I was told to lay on the floor and they put the chairs over my head and feet and then Heather I believe is the one who was hitting me. I didn’t cry so I got more. I didn’t count but I know I was in pain and by this time I was very thin so that made it worse. I tried to go to the bathroom to see my bruises but Emory wouldn’t let me. I still have back problems to this day and sciatica from my low back being hurt there.

I remember the day before my birthday. I was planning on how I was going to tell them I was leaving and they had no more rights over me since I was 18. I was looking at the chore list that day as well and want on it. I was so scared that I was being taken off the garden crew. I found out soon enough that my parents were there to get me on December 21, 1989. I was taken out when the girls were doing choir rehearsal or something so I never got to say goodbye.

The first thing I did when I got in the car was grab a bottle of pepsi that they had there, and then I started crying. My parents told me that they were trying to get me out before that because they could tell something wasn’t right when they came to visit me and when I told them about the note they said they would have taken me then. My mom said my dad fasted a lot when I first got there and he gave up sweets while I was there because he loves sweets and was so sad when he saw my menu.

I was there from January 6, 1989 till December 20, 1989. I cannot imagine having to stay as long as the other girls did. I have enough problems from the short time I was there.

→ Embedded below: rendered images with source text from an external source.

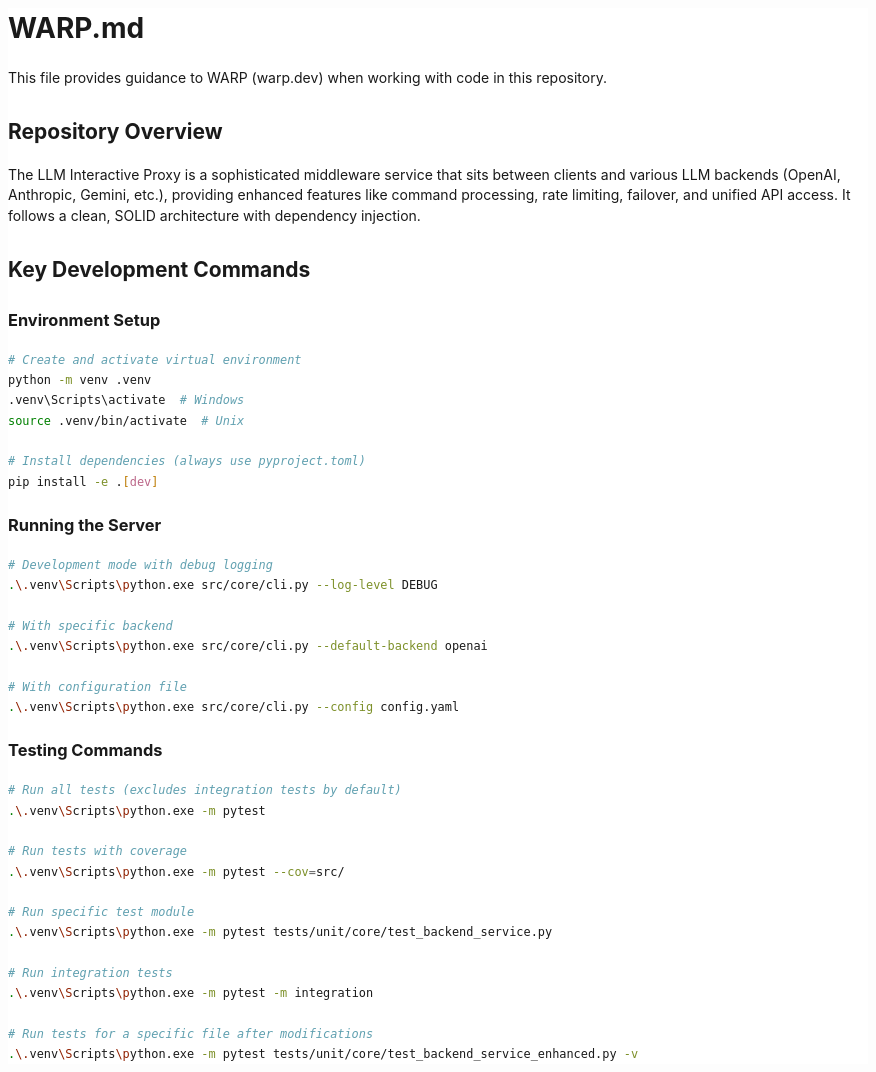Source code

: # WARP.md

This file provides guidance to WARP (warp.dev) when working with code in this repository.

## Repository Overview

The LLM Interactive Proxy is a sophisticated middleware service that sits between clients and various LLM backends (OpenAI, Anthropic, Gemini, etc.), providing enhanced features like command processing, rate limiting, failover, and unified API access. It follows a clean, SOLID architecture with dependency injection.

## Key Development Commands

### Environment Setup
```bash
# Create and activate virtual environment
python -m venv .venv
.venv\Scripts\activate  # Windows
source .venv/bin/activate  # Unix

# Install dependencies (always use pyproject.toml)
pip install -e .[dev]
```

### Running the Server
```bash
# Development mode with debug logging
.\.venv\Scripts\python.exe src/core/cli.py --log-level DEBUG

# With specific backend
.\.venv\Scripts\python.exe src/core/cli.py --default-backend openai

# With configuration file
.\.venv\Scripts\python.exe src/core/cli.py --config config.yaml
```

### Testing Commands
```bash
# Run all tests (excludes integration tests by default)
.\.venv\Scripts\python.exe -m pytest

# Run tests with coverage
.\.venv\Scripts\python.exe -m pytest --cov=src/

# Run specific test module
.\.venv\Scripts\python.exe -m pytest tests/unit/core/test_backend_service.py

# Run integration tests
.\.venv\Scripts\python.exe -m pytest -m integration

# Run tests for a specific file after modifications
.\.venv\Scripts\python.exe -m pytest tests/unit/core/test_backend_service_enhanced.py -v
```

There are so many crazy and weird things that went on there and can be read on the blogs and stories on the website. I remember the 3 minute showers and if they were so obsessed with how dirty we were why would they do that. Remember how we were never praised for what we did right, only what we did wrong. I still have problems with negativity today.

I have had female problems since I left there. I had a cone biopsy when I was 20 and had difficulty getting pregnant. I had difficult labor and I have already had a hysterectomy almost 4 years ago. I am 36 years old. I do have 2 wonderful girls and they are the most precious things in the world to me. They know I love them and tell them everyday. They are strong and smart and have turned out well despite going thru a difficult time when I divorced my ex. I have problems with relationships and know what I want but always end up picking the bad guy and don’t really know why. I am considering going to counseling when I get out of nursing school because I want to meet the right man and fall in love. I guess I know that I need it but just think I can handle it on my own.

I still go to church on Sunday am and believe in God but I did before I went there. I hated church for a while because of what I saw there. I thought how could these people say they are Christians and do what they do to these girls. I don’t see anywhere in the Bible where God says to humiliate and bring down and beat a child. He wants us to be loved and nurtured and spanked properly as a child. My pastor says spanking beyond 5 or 6 years old is pointless. If you don’t have control by then you have to use other methods like taking things away and stuff like that. Beating a teenager only brings more rebellion and hatred and pushes them away from God.

I know that all the things I read are true. I was there. I lived it and have to live with the after effects everyday of my life. I know that the Williams are Christians believe in salvation and God but I don’t feel like they are helping girls at all. They are hurting them emotionally and physically for the rest of their lives.

I could go on and on and I know this is a long story but it doesn’t even begin to tell all the things that happened there. I only pray that this website and these stories can make a difference and that no girl has to go through what we girls at HH did.